Entretanto, ele nota que esta estimativa é a parte menos certa do estudo, pois os relatórios de várias organizações não-governamentais mostram que a indústria da pesca tem um histórico de práticas de exploração de mão de obra, beirando, ou diretamente resultando em trabalho escravo em alguns lugares.
“A mão de obra é o ponto de incerteza nas nossas análises,” ele diz.
Com essa estimativa de custos, Mayorga calculou a carga de cada navio. Os autores suspeitam que em muitos casos a pesca não seja reportada.
Impactos
De modo geral, a indústria da pesca em alto-mar é uma pequena parte da pesca global – representa apenas 6% da atividade. Os subsídios nas EEZ são controversos, e a Organização Mundial do Comércio considerou bani-los na última década. Então, por que subsidiar a pesca de frotas mais caras que geram retornos menores, é o que os autores do estudo perguntam.
De acordo com um representante da Organização das Nações Unidas para a Alimentação e a Agricultura, a segurança dos alimentos é a principal razão dos subsídios para a indústria de pesca. Mas uma declaração publicada pela agência em 2016 reconhece que estes devem ser regulados de forma a assegurar a sustentabilidade.
“Os subsídios para pesca são preocupantes,” diz o representante da FAO, Christopher Emsden, “é necessário ter cuidado pois eles podem servir para o desenvolvimento em alguns casos, (embora isso se aplique a pequenos pescadores e não a indústria de larga escala mencionada no estudo).”
Além de esgotar a pesca, os subsídios também ameaçam habitats naturais, diz Sala. A pesca de arrasto, uma das práticas mais comuns na indústria de alto-mar, é problemática, ele diz.
“A pesca de arrasto é uma das práticas mais destrutivas do planeta,” diz Sala. “As redes são tão grandes que poderiam arrastar 747 aviões. Elas destroem tudo pelo caminho, incluindo corais.
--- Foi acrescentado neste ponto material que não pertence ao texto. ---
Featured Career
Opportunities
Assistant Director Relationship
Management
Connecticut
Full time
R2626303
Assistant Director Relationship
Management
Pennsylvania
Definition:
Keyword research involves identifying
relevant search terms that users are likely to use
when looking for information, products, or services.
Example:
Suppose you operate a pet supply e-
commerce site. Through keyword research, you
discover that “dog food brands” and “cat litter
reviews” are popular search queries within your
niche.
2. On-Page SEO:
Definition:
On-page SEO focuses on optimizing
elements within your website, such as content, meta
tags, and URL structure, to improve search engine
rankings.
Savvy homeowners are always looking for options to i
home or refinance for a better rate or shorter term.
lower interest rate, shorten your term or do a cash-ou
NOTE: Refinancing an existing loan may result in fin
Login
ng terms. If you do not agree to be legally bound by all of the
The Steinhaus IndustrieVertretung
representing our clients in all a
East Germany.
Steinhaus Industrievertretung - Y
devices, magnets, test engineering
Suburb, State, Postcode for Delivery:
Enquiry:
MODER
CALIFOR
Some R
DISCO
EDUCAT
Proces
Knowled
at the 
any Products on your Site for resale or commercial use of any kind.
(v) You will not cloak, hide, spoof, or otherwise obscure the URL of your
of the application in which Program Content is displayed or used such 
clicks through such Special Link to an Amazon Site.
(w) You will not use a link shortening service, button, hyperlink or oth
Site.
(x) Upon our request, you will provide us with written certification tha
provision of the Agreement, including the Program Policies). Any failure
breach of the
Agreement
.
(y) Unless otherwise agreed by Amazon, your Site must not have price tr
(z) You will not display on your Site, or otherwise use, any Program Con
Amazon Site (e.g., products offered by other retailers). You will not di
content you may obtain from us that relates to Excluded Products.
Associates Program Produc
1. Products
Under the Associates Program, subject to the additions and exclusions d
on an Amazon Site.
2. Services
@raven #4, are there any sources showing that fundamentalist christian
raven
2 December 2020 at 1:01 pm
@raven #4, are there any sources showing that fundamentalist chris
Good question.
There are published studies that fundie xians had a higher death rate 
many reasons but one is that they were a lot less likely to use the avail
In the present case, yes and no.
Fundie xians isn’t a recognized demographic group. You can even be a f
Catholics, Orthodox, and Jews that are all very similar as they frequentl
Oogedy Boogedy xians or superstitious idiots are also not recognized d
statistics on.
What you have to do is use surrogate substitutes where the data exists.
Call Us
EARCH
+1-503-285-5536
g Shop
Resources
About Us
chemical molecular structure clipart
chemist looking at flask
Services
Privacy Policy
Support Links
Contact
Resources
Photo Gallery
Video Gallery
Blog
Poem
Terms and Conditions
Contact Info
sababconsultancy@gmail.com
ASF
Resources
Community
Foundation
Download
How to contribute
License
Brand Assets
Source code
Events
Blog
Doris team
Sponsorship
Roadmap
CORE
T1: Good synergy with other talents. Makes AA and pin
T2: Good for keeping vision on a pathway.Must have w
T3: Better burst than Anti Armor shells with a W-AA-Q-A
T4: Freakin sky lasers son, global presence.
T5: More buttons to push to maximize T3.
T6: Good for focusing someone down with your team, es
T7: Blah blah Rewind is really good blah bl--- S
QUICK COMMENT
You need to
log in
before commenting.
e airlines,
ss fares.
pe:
E não seria rentável sem esses subsídios.”
Além disso, os três pesquisadores alertam que a pesca de alto-mar leva à exploração do trabalho.
“[A falta de lucratividade] tem implicações sobre até que ponto práticas trabalhistas injustas conduzem a pesca em alto-mar,” diz Mayorga.
O futuro da pesca em alto-mar
A falta de transparência, seja porque os empresários da indústria segurem informações ou porque os governos não mantêm registros, se mostrou um grande obstáculo na avaliação dos pesquisadores.
Para combater o que eles chamam de práticas econômicas e ambientais insustentáveis, o time de pesquisadores vê a solução no aumento da transparência. Maior cobrança de AIS, por exemplo, é uma forma que a fiscalização teria de monitorar melhor o impacto da pesca em alto-mar, acredita Sala.
Sumaila gostaria que a Organização Mundial do Comércio banisse ou reduzisse os subsídios, mas apesar das discussões, o progresso dessa questão dentro da organização é mínimo. A última votação foi cancelada em dezembro do ano passado devido a problemas processuais. A OMC voltará a discutir o assunto em 2019.
O alto-mar muitas vezes é usado como uma forma de compensar o excesso de pesca em outros lugares. A China, por exemplo, tem uma pesca excessiva em suas águas, e um estudo publicado em abril de 2017 descobriu que o país tem realizado pescas no oeste da África.
O esgotamento das áreas de pesca é um problema que vem crescendo. Das 600 áreas monitoradas pela FAO, em mais da metade já não é possível pescar praticamente nada.
Em dezembro, a ONU iniciou uma discussão a respeito da criação de uma estrutura de proteção da biodiversidade em alto-mar. Espera-se que as negociações continuem pelos próximos 2 anos.
O alto-mar não pertence a nenhum país, o que dificulta a negociação entre os governos. No passado, alguns recusaram mudanças significativas a longo-prazo, na esperança de manter as portas abertas para oportunidades comerciais, enquanto outros estão preocupados no impacto causado na biodiversidade.